§ **SOURCE DATA**:
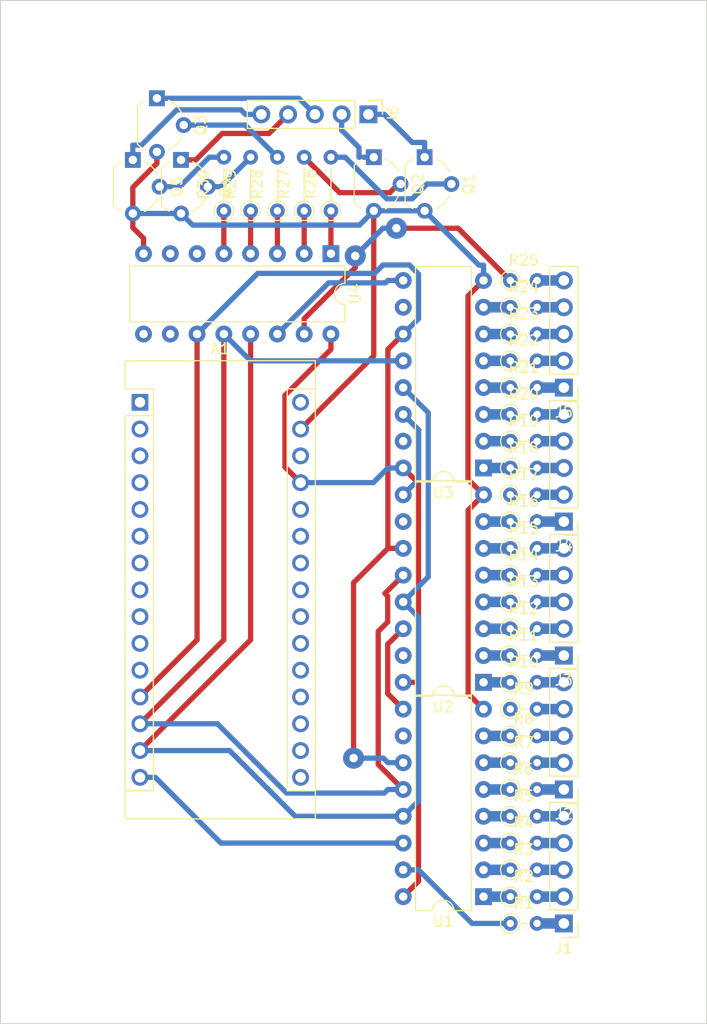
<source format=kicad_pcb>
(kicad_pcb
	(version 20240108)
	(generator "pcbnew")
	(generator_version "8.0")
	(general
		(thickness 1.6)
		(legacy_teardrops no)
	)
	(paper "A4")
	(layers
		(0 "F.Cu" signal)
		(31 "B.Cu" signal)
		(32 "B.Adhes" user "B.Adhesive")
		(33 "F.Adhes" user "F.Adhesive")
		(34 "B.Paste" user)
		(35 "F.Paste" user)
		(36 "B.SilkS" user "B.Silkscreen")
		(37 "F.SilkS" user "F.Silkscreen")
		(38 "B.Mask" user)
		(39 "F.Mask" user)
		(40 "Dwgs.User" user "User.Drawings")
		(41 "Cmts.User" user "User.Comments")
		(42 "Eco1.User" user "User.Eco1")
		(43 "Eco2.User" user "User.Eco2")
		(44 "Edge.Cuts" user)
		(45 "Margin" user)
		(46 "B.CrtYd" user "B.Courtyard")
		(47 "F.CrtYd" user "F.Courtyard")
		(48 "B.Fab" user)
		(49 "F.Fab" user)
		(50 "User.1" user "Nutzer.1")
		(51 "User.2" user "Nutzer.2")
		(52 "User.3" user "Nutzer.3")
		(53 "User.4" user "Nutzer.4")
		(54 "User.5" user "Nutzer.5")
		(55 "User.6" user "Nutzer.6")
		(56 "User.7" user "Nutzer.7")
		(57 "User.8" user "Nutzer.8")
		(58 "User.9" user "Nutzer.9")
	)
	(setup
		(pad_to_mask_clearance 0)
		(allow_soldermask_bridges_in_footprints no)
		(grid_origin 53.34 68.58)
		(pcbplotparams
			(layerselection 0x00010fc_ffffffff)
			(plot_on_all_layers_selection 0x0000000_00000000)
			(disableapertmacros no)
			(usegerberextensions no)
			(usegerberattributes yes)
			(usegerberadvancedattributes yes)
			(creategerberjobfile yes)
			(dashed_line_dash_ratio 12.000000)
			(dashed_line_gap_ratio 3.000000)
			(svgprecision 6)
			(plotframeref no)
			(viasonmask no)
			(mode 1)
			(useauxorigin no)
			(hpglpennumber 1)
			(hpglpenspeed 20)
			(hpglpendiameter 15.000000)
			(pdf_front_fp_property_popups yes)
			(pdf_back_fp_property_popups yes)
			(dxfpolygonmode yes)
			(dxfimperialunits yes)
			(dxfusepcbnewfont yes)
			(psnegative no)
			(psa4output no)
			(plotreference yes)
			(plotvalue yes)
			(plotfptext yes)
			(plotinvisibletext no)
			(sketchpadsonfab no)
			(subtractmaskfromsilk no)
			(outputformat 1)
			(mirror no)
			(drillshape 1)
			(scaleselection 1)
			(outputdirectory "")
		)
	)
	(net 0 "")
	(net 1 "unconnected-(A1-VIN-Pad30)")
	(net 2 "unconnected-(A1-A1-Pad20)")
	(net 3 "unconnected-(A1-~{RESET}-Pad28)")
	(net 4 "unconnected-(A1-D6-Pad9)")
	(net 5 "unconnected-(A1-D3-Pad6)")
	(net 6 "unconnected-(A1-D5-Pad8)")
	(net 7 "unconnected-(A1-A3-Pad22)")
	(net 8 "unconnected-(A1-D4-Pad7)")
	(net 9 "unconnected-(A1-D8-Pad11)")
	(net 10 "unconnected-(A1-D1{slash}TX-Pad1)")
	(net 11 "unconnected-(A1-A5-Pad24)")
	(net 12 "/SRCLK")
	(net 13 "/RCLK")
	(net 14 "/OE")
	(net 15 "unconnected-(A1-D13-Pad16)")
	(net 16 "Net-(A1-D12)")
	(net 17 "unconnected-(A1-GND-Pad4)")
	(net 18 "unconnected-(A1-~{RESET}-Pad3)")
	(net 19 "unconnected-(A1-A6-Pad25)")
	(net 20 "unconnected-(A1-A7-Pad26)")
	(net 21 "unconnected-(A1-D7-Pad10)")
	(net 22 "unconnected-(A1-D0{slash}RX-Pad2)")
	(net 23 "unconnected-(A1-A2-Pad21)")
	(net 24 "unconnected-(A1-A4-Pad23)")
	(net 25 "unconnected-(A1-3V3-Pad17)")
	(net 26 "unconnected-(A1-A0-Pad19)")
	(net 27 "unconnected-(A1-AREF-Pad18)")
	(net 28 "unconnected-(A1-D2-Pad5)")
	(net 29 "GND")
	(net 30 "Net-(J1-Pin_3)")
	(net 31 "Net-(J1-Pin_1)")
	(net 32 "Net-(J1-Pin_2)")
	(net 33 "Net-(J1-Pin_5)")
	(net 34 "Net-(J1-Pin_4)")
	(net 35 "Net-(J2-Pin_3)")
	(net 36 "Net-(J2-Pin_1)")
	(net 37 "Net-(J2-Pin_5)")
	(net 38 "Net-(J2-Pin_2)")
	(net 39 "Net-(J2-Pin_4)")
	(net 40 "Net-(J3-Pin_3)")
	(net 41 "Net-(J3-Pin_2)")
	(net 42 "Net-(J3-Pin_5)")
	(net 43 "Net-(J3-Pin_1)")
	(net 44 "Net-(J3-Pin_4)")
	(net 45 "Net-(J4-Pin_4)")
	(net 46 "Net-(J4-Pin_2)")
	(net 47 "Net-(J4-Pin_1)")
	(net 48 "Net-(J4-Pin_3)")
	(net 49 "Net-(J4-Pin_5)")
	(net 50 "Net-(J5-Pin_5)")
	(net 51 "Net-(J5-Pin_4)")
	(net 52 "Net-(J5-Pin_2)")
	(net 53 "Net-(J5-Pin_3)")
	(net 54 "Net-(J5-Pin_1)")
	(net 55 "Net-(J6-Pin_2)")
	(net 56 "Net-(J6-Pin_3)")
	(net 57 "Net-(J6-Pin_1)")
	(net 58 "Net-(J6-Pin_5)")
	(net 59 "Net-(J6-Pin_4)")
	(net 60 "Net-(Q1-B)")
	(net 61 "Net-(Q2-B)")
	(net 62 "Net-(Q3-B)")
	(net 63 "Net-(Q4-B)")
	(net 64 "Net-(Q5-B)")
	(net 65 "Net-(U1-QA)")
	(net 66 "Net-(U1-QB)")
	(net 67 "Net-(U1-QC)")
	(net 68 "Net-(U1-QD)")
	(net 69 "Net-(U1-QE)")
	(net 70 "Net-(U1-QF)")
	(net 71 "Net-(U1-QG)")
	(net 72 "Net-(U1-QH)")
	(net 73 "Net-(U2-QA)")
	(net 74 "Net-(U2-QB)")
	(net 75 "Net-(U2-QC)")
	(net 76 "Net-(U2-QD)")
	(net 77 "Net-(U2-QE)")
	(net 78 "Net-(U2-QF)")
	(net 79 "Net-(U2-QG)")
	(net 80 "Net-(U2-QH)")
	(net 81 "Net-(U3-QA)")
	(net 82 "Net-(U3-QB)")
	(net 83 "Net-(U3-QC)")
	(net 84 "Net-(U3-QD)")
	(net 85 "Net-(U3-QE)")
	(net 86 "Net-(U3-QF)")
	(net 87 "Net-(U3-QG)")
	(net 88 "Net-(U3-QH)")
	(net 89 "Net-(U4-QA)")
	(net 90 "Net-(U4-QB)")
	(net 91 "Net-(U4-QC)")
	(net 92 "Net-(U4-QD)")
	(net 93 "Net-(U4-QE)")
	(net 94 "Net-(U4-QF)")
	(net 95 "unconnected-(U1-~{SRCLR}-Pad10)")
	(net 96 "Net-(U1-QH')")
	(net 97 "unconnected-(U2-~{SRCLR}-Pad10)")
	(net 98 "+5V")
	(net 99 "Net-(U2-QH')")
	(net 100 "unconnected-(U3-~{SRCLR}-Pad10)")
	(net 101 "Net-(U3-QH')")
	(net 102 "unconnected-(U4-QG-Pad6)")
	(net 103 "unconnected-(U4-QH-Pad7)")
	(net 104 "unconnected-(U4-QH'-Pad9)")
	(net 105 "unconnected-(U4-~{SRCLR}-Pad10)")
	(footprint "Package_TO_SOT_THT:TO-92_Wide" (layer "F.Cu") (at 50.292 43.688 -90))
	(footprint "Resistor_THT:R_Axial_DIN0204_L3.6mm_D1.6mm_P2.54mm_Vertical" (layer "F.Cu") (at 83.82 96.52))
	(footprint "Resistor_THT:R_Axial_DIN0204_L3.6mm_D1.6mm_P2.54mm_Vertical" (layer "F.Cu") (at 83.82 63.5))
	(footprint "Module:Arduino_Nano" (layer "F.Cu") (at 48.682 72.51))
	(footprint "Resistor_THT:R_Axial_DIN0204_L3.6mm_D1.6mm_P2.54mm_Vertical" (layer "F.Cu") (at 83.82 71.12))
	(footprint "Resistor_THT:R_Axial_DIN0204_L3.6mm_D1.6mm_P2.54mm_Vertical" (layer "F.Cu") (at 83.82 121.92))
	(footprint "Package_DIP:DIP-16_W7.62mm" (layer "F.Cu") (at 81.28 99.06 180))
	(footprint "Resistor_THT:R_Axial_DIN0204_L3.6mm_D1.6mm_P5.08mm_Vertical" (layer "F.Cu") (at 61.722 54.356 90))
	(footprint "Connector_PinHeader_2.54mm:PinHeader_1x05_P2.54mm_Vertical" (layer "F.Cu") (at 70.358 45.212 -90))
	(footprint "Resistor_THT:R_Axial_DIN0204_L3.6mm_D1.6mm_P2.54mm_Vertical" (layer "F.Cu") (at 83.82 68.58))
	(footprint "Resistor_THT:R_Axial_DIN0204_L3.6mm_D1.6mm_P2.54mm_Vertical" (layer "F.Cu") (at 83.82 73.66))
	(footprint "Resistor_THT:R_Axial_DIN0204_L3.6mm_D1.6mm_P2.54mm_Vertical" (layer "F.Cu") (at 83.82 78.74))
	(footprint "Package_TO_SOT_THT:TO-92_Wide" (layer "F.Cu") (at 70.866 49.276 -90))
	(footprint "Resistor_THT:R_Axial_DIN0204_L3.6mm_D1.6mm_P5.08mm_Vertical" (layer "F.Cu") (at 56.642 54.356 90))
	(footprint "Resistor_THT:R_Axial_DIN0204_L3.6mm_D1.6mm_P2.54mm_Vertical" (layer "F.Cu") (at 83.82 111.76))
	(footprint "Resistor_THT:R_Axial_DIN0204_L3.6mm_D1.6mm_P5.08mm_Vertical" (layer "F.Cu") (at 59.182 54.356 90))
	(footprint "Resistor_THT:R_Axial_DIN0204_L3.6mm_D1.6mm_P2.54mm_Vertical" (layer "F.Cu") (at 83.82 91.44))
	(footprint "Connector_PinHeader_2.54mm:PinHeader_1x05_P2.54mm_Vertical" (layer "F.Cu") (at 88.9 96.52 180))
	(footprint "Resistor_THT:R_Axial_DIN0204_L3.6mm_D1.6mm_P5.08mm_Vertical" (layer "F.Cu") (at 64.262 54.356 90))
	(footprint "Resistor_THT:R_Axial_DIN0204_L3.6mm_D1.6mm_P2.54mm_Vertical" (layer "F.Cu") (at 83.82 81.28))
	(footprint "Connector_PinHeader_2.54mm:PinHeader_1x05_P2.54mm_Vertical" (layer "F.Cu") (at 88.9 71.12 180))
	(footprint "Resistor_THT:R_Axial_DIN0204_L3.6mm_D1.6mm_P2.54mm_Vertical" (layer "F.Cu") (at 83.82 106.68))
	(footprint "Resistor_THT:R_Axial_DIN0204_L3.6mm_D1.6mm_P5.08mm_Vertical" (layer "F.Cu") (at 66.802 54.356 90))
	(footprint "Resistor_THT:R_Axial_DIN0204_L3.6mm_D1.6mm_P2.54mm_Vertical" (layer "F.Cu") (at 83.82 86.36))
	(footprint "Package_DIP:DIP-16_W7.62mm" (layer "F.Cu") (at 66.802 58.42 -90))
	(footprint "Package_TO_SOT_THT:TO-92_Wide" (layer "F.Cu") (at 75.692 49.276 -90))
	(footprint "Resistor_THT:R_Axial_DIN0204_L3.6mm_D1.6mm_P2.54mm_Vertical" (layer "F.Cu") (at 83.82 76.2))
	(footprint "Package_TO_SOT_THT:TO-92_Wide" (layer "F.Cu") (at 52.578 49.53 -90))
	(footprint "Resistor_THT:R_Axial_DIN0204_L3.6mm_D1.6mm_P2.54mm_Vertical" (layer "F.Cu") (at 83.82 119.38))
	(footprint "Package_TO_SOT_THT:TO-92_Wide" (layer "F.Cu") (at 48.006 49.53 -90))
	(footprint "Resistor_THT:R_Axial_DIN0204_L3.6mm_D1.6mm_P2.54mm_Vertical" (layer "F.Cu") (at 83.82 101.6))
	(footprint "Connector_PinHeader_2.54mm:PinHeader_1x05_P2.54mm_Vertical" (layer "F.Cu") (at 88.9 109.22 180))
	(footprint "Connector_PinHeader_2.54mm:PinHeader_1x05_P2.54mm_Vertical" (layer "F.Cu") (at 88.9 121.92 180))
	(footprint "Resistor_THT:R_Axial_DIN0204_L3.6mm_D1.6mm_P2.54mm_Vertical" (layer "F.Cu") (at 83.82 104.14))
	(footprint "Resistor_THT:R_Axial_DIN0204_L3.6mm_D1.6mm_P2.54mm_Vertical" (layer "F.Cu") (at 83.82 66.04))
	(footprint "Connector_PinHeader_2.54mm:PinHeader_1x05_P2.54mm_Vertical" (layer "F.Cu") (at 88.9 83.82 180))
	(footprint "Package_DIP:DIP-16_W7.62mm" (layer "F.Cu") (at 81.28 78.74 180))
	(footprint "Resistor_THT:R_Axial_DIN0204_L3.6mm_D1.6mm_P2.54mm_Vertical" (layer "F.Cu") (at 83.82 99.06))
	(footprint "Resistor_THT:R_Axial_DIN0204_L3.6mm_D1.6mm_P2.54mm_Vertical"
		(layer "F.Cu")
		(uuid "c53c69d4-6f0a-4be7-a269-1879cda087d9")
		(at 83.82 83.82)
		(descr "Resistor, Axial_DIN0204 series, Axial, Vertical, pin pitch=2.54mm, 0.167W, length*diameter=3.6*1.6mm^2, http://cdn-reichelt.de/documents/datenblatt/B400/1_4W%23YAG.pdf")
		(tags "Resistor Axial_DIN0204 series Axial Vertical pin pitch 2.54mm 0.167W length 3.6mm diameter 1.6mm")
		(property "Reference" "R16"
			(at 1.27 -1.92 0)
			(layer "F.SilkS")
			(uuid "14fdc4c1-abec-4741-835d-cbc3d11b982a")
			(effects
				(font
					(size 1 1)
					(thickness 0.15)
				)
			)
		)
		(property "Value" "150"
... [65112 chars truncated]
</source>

§ **WHAT IS NEEDED**: Reproduce exactly, and only, the part of the listing above that begins at the line with "66.802 58.42 -90))" and goes on through the line with "(at 83.82 101.6))".

§ **EXERCISE RESPONSE**:
	(footprint "Package_DIP:DIP-16_W7.62mm" (layer "F.Cu") (at 66.802 58.42 -90))
	(footprint "Package_TO_SOT_THT:TO-92_Wide" (layer "F.Cu") (at 75.692 49.276 -90))
	(footprint "Resistor_THT:R_Axial_DIN0204_L3.6mm_D1.6mm_P2.54mm_Vertical" (layer "F.Cu") (at 83.82 76.2))
	(footprint "Package_TO_SOT_THT:TO-92_Wide" (layer "F.Cu") (at 52.578 49.53 -90))
	(footprint "Resistor_THT:R_Axial_DIN0204_L3.6mm_D1.6mm_P2.54mm_Vertical" (layer "F.Cu") (at 83.82 119.38))
	(footprint "Package_TO_SOT_THT:TO-92_Wide" (layer "F.Cu") (at 48.006 49.53 -90))
	(footprint "Resistor_THT:R_Axial_DIN0204_L3.6mm_D1.6mm_P2.54mm_Vertical" (layer "F.Cu") (at 83.82 101.6))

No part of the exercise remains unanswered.